Solid state reaction preparation of BaMg2Si4O10F2:Eu3+ synthetic-mica phosphor for latent fingerprint identification

Synthetic-mica materials have shown multifunctional performances due to their distinctive adhesion and cation exchange ability. In this work, a novel Eu3+-doped synthetic-mica named as barium tetrasilicate fluorphlogopite (BaMg2Si4O10F2) phosphor was prepared by the high-temperature solid state reaction process for the first time. The as-prepared mica samples possess a distinct lamellar structure, as indexed by X-ray diffraction, scanning and transmission electron microscopy means.
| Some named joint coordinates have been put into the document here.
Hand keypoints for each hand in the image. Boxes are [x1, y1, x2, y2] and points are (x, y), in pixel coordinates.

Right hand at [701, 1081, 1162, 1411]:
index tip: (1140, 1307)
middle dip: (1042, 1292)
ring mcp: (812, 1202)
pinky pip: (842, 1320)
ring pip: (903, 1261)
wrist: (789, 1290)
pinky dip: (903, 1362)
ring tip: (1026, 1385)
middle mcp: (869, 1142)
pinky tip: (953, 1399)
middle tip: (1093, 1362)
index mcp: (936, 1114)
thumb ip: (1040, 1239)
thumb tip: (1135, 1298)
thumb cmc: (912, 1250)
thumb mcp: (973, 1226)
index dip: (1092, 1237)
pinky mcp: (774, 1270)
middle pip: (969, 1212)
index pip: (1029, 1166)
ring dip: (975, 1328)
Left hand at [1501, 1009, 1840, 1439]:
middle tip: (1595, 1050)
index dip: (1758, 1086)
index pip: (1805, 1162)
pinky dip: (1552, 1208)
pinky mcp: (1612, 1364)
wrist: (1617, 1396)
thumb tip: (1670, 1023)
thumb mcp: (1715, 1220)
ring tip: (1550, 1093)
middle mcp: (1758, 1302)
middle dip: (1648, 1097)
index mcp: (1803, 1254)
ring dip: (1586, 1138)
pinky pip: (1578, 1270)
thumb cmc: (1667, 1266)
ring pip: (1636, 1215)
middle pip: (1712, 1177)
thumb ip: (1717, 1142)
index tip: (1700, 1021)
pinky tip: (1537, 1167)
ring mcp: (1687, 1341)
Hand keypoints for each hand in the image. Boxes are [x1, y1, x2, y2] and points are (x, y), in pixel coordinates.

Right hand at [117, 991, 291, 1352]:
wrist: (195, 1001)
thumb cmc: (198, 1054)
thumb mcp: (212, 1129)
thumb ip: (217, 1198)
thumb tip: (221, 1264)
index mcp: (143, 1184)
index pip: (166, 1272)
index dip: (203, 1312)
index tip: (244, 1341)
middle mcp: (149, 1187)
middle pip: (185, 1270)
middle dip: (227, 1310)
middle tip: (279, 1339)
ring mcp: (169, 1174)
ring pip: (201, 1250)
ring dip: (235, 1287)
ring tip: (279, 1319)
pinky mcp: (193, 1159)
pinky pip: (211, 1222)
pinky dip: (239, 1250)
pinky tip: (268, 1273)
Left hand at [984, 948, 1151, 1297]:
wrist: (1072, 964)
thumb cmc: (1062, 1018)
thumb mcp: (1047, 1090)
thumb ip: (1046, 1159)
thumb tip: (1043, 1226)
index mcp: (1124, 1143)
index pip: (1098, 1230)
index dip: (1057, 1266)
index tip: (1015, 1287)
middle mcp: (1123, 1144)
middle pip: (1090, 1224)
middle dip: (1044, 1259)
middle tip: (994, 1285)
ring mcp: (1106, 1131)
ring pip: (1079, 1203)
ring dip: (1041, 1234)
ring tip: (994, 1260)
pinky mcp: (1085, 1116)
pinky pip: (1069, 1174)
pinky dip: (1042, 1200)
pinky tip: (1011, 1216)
The photoluminescence results manifest that the phosphor can generate bright red emission at 614 nm corresponding to the characteristic 5D0→7F2 transition of Eu3+ as excited with UV light, and the luminescence intensity is nearly 9-fold in comparison with that in original fluorphlogopite. The more fantastic result is that the emission intensity at 373 K still retains 95 % in respect to that at ambient temperature, demonstrating the phosphor system with excellent optical thermal stability. The optimal BaMg2Si4O10F2:8%Eu3+ phosphor powder has been used to discern the latent fingerprints on the surface of diverse non-porous and semi-porous substrates, which reveal the superior visibility as irradiated with 254 nm UV light. The Eu3+-doped BaMg2Si4O10F2 synthetic-mica is a promising phosphor material for latent fingerprint identification application.